The caravans of pilgrims, like the rest of society, were segregated. Women and children traveled separately from the men. Because Jesus was just twelve, he might have traveled with either the men or the women. Therefore, Mary could have reasonably presumed that Jesus was traveling with Joseph, and Joseph could have assumed that he was traveling with Mary. Apparently, when the caravan stopped for the night, each learned that Jesus was not traveling with the other. Mary and Joseph returned to Jerusalem, perhaps without the benefit of traveling with a group.
Mary and Joseph found their son involved in a discussion with the religious teachers of the temple. Luke seems to portray Jesus as learned as one of the religious wise men of the day. But at the same time, he is an irresponsible member of his family and been the cause of great stress, and perhaps even imperiled their return to Jerusalem. His response to Mary and Joseph added to his poor behavior. The form of verb that is used in “don’t you know” is plural, indicating he is addressing both Mary and Joseph. While the text does not include Jesus’ recognition of his lack of responsibility, or an apology to Mary and Joseph, it does conclude by stating that Jesus returned with them and remained obedient to them, again plural. In the last verse of the text, Luke states that Jesus advanced in age, wisdom, and favor before God and men.
The gospel text itself several times treats both Mary and Joseph as the parents of Jesus. Throughout the text Luke refers to the parents of Jesus.

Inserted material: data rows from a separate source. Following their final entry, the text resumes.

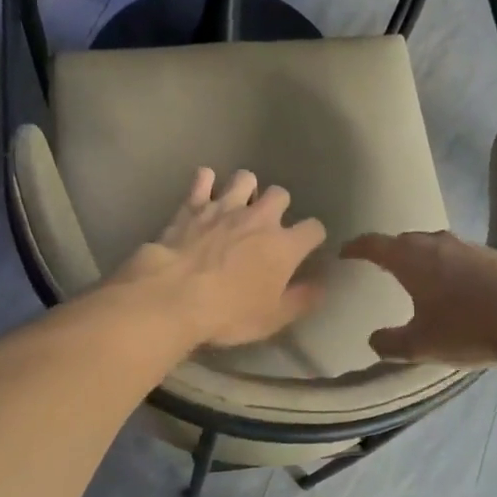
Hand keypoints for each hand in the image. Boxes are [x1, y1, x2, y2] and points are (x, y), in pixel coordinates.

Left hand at [113, 168, 327, 348]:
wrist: (174, 296)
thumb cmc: (228, 313)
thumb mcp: (272, 318)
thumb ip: (302, 300)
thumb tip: (322, 286)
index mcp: (284, 246)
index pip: (314, 228)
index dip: (312, 237)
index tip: (306, 247)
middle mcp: (259, 218)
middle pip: (280, 194)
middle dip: (278, 206)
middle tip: (268, 225)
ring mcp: (224, 207)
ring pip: (245, 178)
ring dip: (246, 188)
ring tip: (240, 204)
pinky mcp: (193, 206)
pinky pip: (203, 179)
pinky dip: (205, 182)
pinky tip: (205, 189)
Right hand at [341, 230, 496, 366]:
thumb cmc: (468, 328)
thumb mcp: (421, 345)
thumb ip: (390, 344)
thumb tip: (374, 340)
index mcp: (411, 259)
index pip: (374, 244)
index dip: (356, 247)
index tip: (345, 252)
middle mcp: (436, 243)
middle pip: (404, 241)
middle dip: (390, 252)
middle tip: (380, 267)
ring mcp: (468, 246)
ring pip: (434, 246)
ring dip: (422, 258)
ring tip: (418, 277)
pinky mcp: (494, 255)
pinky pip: (459, 256)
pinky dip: (448, 267)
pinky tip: (457, 288)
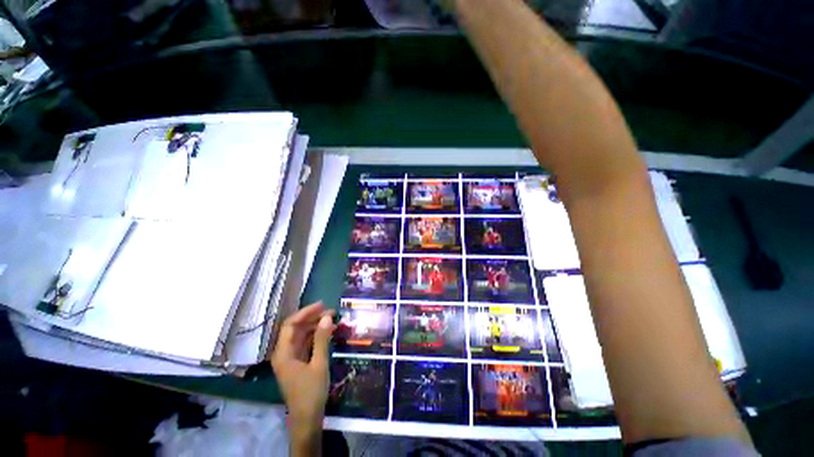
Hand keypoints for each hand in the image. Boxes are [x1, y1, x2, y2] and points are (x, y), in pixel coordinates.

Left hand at [271, 302, 335, 447]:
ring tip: (332, 320)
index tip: (322, 305)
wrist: (307, 420)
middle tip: (331, 312)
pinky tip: (327, 333)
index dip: (305, 312)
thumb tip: (327, 316)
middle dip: (312, 318)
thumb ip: (322, 339)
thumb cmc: (311, 392)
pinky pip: (305, 344)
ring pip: (301, 336)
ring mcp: (290, 359)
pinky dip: (316, 336)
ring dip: (315, 326)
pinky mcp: (297, 363)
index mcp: (283, 353)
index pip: (290, 325)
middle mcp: (283, 353)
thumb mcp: (319, 364)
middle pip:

When they find Jesus in the temple, Mary confronts Jesus, “Son, why have you done this to us? Your father and I …” Jesus responds that he was in his Father’s house. But Luke here treats both Mary and Joseph as equally the parents of Jesus.
By including what might be looked upon as a humiliating story about Jesus’ shameful lack of consideration to his parents, Luke is making a theological statement about who Jesus’ true Father is. In responding to his parent’s concern about his absence from their caravan, he tells them he has been in his Father’s house. Jesus is not only living between the worlds of men and women of his day, but he is also living between the world of his father Joseph’s house and that of his Heavenly Father. Just as Jesus has not fully made the transition to being a responsible adult of his day, neither has he completely made the transition to God as his Father at this point in the gospel. Therefore, he returns to Nazareth, and in doing so he advances before God and men.
1. What do you remember about your transition from adolescence into the adult world?
2. Have you ever been with a parent or parents when they discover a missing child?
3. The gospel text states that Jesus stayed behind in the temple, discussing with the teachers while his parents and relatives gathered and began the journey for home. Imagine these events, and focus on Jesus without the usual familiar family and neighbors, engaged in conversation with the adult teachers of the temple, for perhaps two or three days. How do you imagine the unfolding of this situation?
4. When you hear Jesus respond to his parent’s concern for him, “Why were you looking for me? Did you not know that I must be in my Father’s house,” what feelings and thoughts are most present to you?
5. Can you take some time now to talk with God about the image of Jesus that Luke presents here, your own experience of becoming an adult, or your struggle now to live both in your real world and in the world of God?